Much like the Mediterranian diet, the goal of Paleo and ME diets are to eat whole, real foods. One main difference McNamee points out is that “The Mediterranean diet suggests ‘piling on’ fruits and vegetables. However, Metabolic Efficiency is about controlling blood sugar through daily nutrition. Many fruits are very high in sugar, thus spiking blood sugar. It is the same with some of the high carb vegetables.”
She also points out the importance of including healthy fats in a performance-based diet.
“Both ways of eating encourage healthy fats,” she said. “Studies have shown that increasing fats, eating appropriate amounts of protein and fiber help train the body to burn fat before carbs.
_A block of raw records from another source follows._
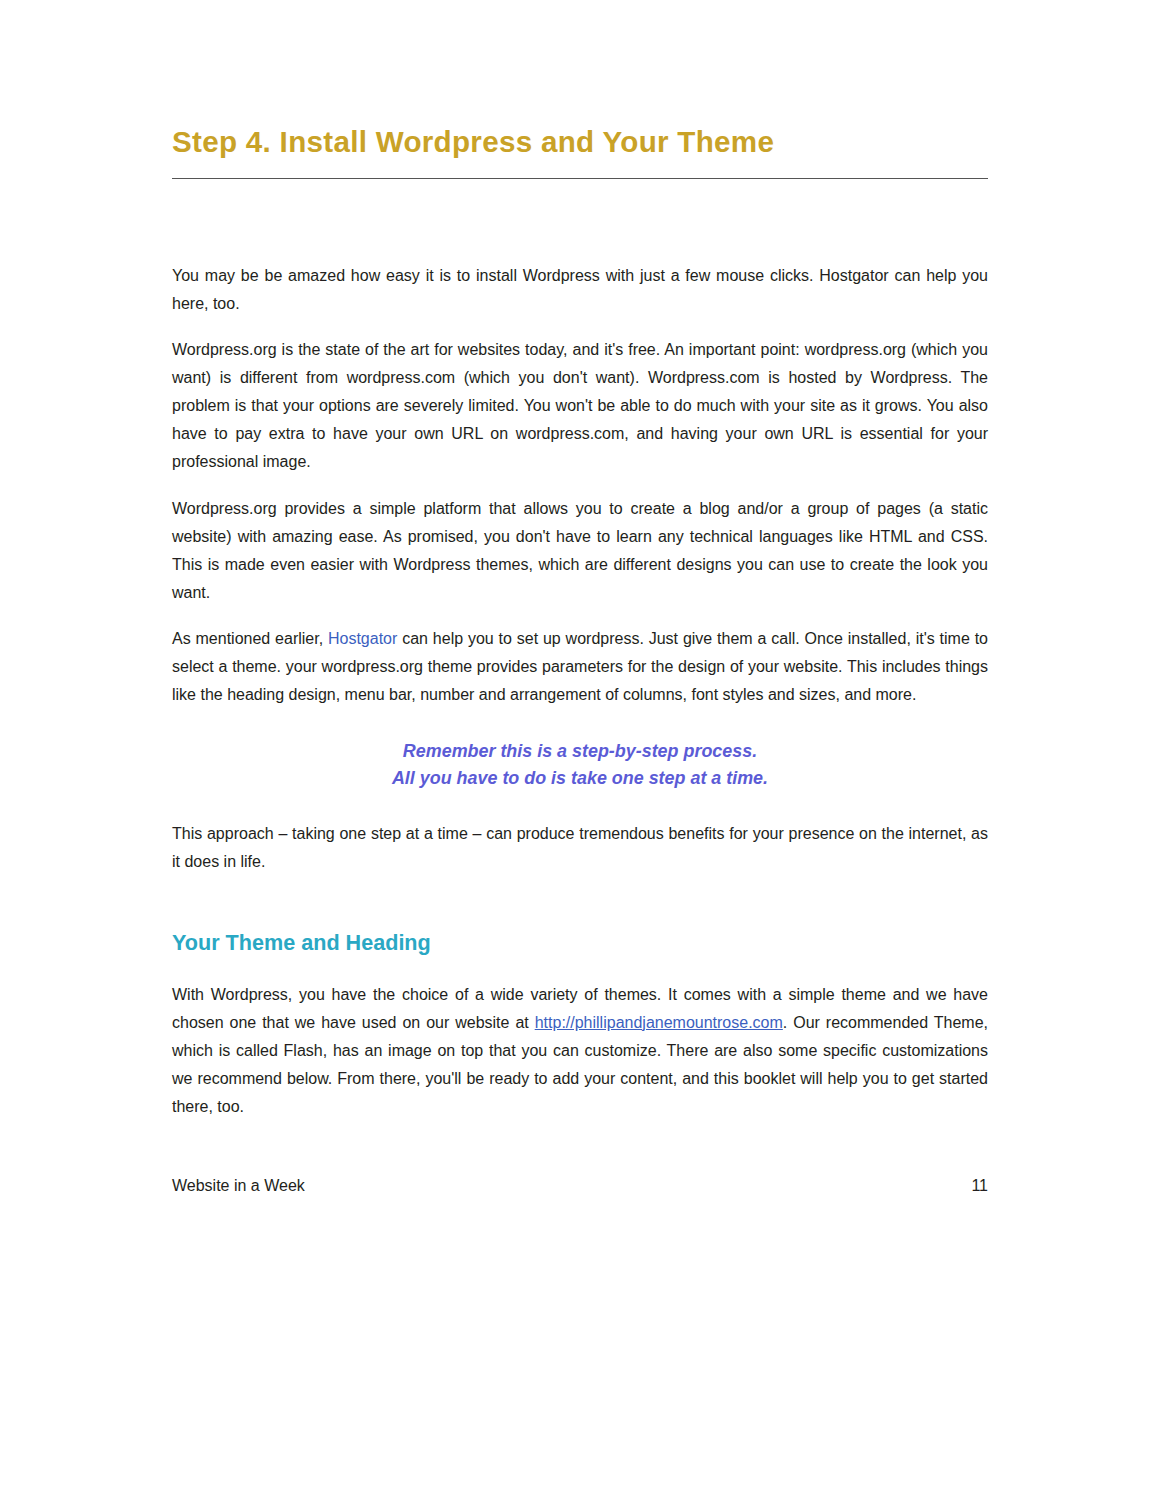Step 4. Install Wordpress and Your Theme
You may be be amazed how easy it is to install Wordpress with just a few mouse clicks. Hostgator can help you here, too.
Wordpress.org is the state of the art for websites today, and it's free. An important point: wordpress.org (which you want) is different from wordpress.com (which you don't want). Wordpress.com is hosted by Wordpress. The problem is that your options are severely limited. You won't be able to do much with your site as it grows. You also have to pay extra to have your own URL on wordpress.com, and having your own URL is essential for your professional image.
Wordpress.org provides a simple platform that allows you to create a blog and/or a group of pages (a static website) with amazing ease. As promised, you don't have to learn any technical languages like HTML and CSS. This is made even easier with Wordpress themes, which are different designs you can use to create the look you want.
As mentioned earlier, Hostgator can help you to set up wordpress. Just give them a call. Once installed, it's time to select a theme. your wordpress.org theme provides parameters for the design of your website. This includes things like the heading design, menu bar, number and arrangement of columns, font styles and sizes, and more.
Remember this is a step-by-step process.
All you have to do is take one step at a time.
This approach – taking one step at a time – can produce tremendous benefits for your presence on the internet, as it does in life.
Your Theme and Heading
With Wordpress, you have the choice of a wide variety of themes. It comes with a simple theme and we have chosen one that we have used on our website at http://phillipandjanemountrose.com. Our recommended Theme, which is called Flash, has an image on top that you can customize. There are also some specific customizations we recommend below. From there, you'll be ready to add your content, and this booklet will help you to get started there, too.
Website in a Week 11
Overall, the Mediterranean food plan is very similar to MET.”
Religious Paleo zealots will also notice some similarities, but the Mediterranean diet also allows for legumes, whole grains and red wine — which are all no no’s for our Paleo pals — while limiting certain types of meat.
Benefits According to the Study
The five-year study of over 1,200 participants across five countries in Europe set out to examine how to prolong the health of seniors. A number of factors were measured and recorded in both the control group (those who ate how they normally would), and the test group (those who ate a personalized version of the Mediterranean diet). Data was gathered that examined things like bone loss, inflammation, insulin sensitivity, digestive health, cardiovascular health, and perceived quality of life.
Of that data, there were two published findings. The rest is still being analyzed to draw conclusions.
Finding 1: Participants who consumed the Mediterranean diet had dramatically decreased levels of C-reactive protein, a main inflammatory marker that contributes to the aging process.
Finding 2: Those with osteoporosis saw a slower rate of bone loss on the diet than those in the control group.
Benefits for Athletes
Obviously, consuming a diet with anti-aging properties that helps to preserve bone density is beneficial to athletes. The diet also has studies that show it leads to better overall heart health. However, although there have been a few studies searching for benefits on overall athletic performance, more evidence is needed before researchers can draw strong conclusions.
That said, McNamee and many others in the nutrition field believe that a whole-foods approach to eating is the absolute way to go to hit your performance goals.
“I feel that the MD has great benefits,” McNamee said. “For so long we’ve been taught to eat ‘low fat’, or ‘high carb’. For many athletes, this has led to GI distress during training and racing. It’s been shown that we have better overall health results with the addition of healthy fats, eating lean proteins and getting our carbs from fruits and vegetables and grains. ”
Finding the Best Plan for You
It’s safe to say there are so so SO many schools of thought on nutrition out there. Everyone seems to drink a different brand of Kool-aid and swear by their regimen.